_What is being asked_. For each entry that follows, write out an identical copy.

_Task data_.
****

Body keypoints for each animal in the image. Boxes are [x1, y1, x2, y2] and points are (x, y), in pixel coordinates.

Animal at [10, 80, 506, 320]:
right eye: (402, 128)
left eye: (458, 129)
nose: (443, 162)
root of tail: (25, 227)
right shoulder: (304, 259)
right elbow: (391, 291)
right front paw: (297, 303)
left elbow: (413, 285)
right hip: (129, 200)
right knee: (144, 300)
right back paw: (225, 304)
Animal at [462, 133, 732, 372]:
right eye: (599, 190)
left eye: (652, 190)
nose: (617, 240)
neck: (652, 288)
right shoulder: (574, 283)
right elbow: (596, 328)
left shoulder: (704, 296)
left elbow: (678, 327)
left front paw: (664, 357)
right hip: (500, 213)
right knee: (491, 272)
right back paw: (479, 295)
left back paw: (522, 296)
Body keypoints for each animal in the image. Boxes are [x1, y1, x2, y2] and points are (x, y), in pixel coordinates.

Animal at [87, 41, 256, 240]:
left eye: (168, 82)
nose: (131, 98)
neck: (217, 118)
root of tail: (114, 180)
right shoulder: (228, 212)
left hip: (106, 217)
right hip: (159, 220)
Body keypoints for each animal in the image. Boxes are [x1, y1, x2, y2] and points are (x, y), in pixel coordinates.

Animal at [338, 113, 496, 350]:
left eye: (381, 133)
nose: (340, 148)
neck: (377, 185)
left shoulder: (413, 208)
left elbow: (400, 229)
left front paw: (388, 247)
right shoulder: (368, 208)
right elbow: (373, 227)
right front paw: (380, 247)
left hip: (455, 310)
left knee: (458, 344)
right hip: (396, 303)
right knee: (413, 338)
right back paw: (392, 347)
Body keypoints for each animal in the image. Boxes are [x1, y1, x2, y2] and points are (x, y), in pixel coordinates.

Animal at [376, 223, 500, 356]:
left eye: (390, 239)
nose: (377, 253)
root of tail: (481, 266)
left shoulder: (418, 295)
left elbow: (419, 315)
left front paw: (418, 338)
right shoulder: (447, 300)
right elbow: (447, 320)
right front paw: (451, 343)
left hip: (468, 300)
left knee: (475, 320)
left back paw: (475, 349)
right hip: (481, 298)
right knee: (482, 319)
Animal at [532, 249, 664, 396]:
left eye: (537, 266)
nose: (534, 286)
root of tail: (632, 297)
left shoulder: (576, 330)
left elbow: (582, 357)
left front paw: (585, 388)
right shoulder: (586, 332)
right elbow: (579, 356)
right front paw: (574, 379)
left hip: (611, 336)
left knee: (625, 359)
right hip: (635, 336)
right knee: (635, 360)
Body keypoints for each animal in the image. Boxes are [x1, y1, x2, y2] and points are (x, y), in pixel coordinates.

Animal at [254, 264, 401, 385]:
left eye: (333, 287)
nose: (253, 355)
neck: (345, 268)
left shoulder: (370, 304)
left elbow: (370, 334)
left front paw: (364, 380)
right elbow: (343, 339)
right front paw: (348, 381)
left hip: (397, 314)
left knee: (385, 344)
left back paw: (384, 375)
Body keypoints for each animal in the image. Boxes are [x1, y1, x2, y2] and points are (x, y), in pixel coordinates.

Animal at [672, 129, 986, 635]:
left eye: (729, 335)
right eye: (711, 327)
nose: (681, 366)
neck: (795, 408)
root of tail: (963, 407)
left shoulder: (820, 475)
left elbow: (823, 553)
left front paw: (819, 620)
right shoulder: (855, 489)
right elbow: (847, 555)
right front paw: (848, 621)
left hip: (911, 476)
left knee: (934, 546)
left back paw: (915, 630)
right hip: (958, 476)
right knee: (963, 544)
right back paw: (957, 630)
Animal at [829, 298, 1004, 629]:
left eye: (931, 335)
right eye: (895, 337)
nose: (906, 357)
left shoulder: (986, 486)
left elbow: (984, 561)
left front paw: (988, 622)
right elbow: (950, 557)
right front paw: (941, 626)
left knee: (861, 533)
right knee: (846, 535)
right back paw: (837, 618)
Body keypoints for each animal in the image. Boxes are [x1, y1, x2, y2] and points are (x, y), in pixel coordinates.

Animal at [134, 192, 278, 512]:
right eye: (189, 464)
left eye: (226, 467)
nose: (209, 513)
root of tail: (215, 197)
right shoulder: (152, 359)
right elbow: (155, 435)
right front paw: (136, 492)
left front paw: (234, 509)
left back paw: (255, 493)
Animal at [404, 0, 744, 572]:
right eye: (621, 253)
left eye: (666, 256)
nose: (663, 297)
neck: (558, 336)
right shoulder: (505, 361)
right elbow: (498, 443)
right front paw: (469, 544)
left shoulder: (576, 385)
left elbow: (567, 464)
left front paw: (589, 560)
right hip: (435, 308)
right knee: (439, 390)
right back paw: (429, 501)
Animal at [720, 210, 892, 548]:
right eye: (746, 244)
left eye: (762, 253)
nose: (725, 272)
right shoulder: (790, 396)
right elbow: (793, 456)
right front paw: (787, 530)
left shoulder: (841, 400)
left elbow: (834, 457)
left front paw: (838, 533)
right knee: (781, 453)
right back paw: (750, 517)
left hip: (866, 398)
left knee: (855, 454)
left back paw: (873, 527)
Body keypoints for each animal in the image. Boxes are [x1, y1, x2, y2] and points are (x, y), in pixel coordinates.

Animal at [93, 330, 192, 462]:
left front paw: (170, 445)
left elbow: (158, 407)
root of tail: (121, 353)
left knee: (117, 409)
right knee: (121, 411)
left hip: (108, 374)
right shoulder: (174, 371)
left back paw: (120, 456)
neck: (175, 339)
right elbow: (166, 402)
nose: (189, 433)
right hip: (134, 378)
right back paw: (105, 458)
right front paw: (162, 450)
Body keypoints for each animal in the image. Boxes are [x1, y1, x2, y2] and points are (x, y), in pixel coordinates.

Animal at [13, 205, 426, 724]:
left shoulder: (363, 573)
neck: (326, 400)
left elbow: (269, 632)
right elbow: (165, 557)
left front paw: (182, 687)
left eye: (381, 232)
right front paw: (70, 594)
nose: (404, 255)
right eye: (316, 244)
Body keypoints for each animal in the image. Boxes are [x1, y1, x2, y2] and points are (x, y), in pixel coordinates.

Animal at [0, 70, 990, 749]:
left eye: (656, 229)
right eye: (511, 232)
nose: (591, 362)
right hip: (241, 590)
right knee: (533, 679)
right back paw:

****

_Solution for this exercise_.
Body keypoints for each animal in the image. Boxes are [x1, y1, x2, y2] and points are (x, y), in pixel coordinates.

Animal at [10, 80, 506, 320]:
right eye: (402, 128)
left eye: (458, 129)
nose: (443, 162)
root of tail: (25, 227)
right shoulder: (304, 259)
right elbow: (391, 291)
right front paw: (297, 303)
left elbow: (413, 285)
right hip: (129, 200)
right knee: (144, 300)
right back paw: (225, 304)
Animal at [462, 133, 732, 372]:
right eye: (599, 190)
left eye: (652, 190)
nose: (617, 240)
neck: (652, 288)
right shoulder: (574, 283)
right elbow: (596, 328)
left shoulder: (704, 296)
left elbow: (678, 327)
left front paw: (664, 357)
right hip: (500, 213)
right knee: (491, 272)
right back paw: (479, 295)
left back paw: (522, 296)
Body keypoints for each animal in the image. Boxes are [x1, y1, x2, y2] and points are (x, y), in pixel coordinates.

Animal at [87, 41, 256, 240]:
left eye: (168, 82)
nose: (131, 98)
neck: (217, 118)
root of tail: (114, 180)
right shoulder: (228, 212)
left hip: (106, 217)
right hip: (159, 220)
Body keypoints for each animal in the image. Boxes are [x1, y1, x2, y2] and points are (x, y), in pixel coordinates.

Animal at [338, 113, 496, 350]:
left eye: (381, 133)
nose: (340, 148)
neck: (377, 185)
left shoulder: (413, 208)
left elbow: (400, 229)
left front paw: (388, 247)
right shoulder: (368, 208)
right elbow: (373, 227)
right front paw: (380, 247)
left hip: (455, 310)
left knee: (458, 344)
right hip: (396, 303)
right knee: (413, 338)
right back paw: (392, 347)
Body keypoints for each animal in the image. Boxes are [x1, y1, x2, y2] and points are (x, y), in pixel coordinates.

Animal at [376, 223, 500, 356]:
left eye: (390, 239)
nose: (377, 253)
root of tail: (481, 266)
left shoulder: (418, 295)
left elbow: (419, 315)
left front paw: (418, 338)
right shoulder: (447, 300)
right elbow: (447, 320)
right front paw: (451, 343)
left hip: (468, 300)
left knee: (475, 320)
left back paw: (475, 349)
right hip: (481, 298)
right knee: (482, 319)
Animal at [532, 249, 664, 396]:
left eye: (537, 266)
nose: (534, 286)
root of tail: (632, 297)
left shoulder: (576, 330)
left elbow: (582, 357)
left front paw: (585, 388)
right shoulder: (586, 332)
right elbow: (579, 356)
right front paw: (574, 379)
left hip: (611, 336)
left knee: (625, 359)
right hip: (635, 336)
right knee: (635, 360)
Body keypoints for each animal in the image. Boxes are [x1, y1, x2, y2] and points are (x, y), in pixel coordinates.

Animal at [254, 264, 401, 385]:
left eye: (333, 287)
nose: (253, 355)
neck: (345, 268)
left shoulder: (370, 304)
left elbow: (370, 334)
left front paw: (364, 380)
right elbow: (343, 339)
right front paw: (348, 381)
left hip: (397, 314)
left knee: (385, 344)
left back paw: (384, 375)
Body keypoints for each animal in the image. Boxes are [x1, y1, x2, y2] and points are (x, y), in pixel coordinates.

Animal at [672, 129, 986, 635]:
left eye: (729, 335)
right eye: (711, 327)
nose: (681, 366)
neck: (795, 408)
root of tail: (963, 407)
left shoulder: (820, 475)
left elbow: (823, 553)
left front paw: (819, 620)
right shoulder: (855, 489)
right elbow: (847, 555)
right front paw: (848, 621)
left hip: (911, 476)
left knee: (934, 546)
left back paw: (915, 630)
right hip: (958, 476)
right knee: (963, 544)
right back paw: (957, 630)
Animal at [829, 298, 1004, 629]:
left eye: (931, 335)
right eye: (895, 337)
nose: (906, 357)
left shoulder: (986, 486)
left elbow: (984, 561)
left front paw: (988, 622)
right elbow: (950, 557)
right front paw: (941, 626)
left knee: (861, 533)
right knee: (846, 535)
right back paw: (837, 618)
Body keypoints for each animal in the image. Boxes are [x1, y1, x2, y2] and points are (x, y), in pixel coordinates.

Animal at [134, 192, 278, 512]:
right eye: (189, 464)
left eye: (226, 467)
nose: (209, 513)
root of tail: (215, 197)
right shoulder: (152, 359)
right elbow: (155, 435)
right front paw: (136, 492)
left front paw: (234, 509)
left back paw: (255, 493)
Animal at [404, 0, 744, 572]:
right eye: (621, 253)
left eye: (666, 256)
nose: (663, 297)
neck: (558, 336)
right shoulder: (505, 361)
right elbow: (498, 443)
right front paw: (469, 544)
left shoulder: (576, 385)
left elbow: (567, 464)
left front paw: (589, 560)
right hip: (435, 308)
right knee: (439, 390)
right back paw: (429, 501)
Animal at [720, 210, 892, 548]:
right eye: (746, 244)
left eye: (762, 253)
nose: (725, 272)
right shoulder: (790, 396)
right elbow: (793, 456)
right front paw: (787, 530)
left shoulder: (841, 400)
left elbow: (834, 457)
left front paw: (838, 533)
right knee: (781, 453)
right back paw: (750, 517)
left hip: (866, 398)
left knee: (855, 454)
left back paw: (873, 527)
Body keypoints for each animal in the image. Boxes are [x1, y1, x2, y2] and points are (x, y), in pixel coordinates.

Animal at [93, 330, 192, 462]:
left front paw: (170, 445)
left elbow: (158, 407)
root of tail: (121, 353)
left knee: (117, 409)
right knee: (121, 411)
left hip: (108, 374)
right shoulder: (174, 371)
left back paw: (120, 456)
neck: (175, 339)
right elbow: (166, 402)
nose: (189, 433)
right hip: (134, 378)
right back paw: (105, 458)
right front paw: (162, 450)
Body keypoints for each animal in the image. Boxes are [x1, y1, x2, y2] and points are (x, y), in pixel coordinates.

Animal at [13, 205, 426, 724]:
left shoulder: (363, 573)
neck: (326, 400)
left elbow: (269, 632)
right elbow: (165, 557)
left front paw: (182, 687)
left eye: (381, 232)
right front paw: (70, 594)
nose: (404, 255)
right eye: (316, 244)
Body keypoints for each animal in the image. Boxes are [x1, y1, x2, y2] and points are (x, y), in pixel coordinates.

Animal at [0, 70, 990, 749]:
left eye: (656, 229)
right eye: (511, 232)
nose: (591, 362)
right hip: (241, 590)
right knee: (533, 679)
right back paw:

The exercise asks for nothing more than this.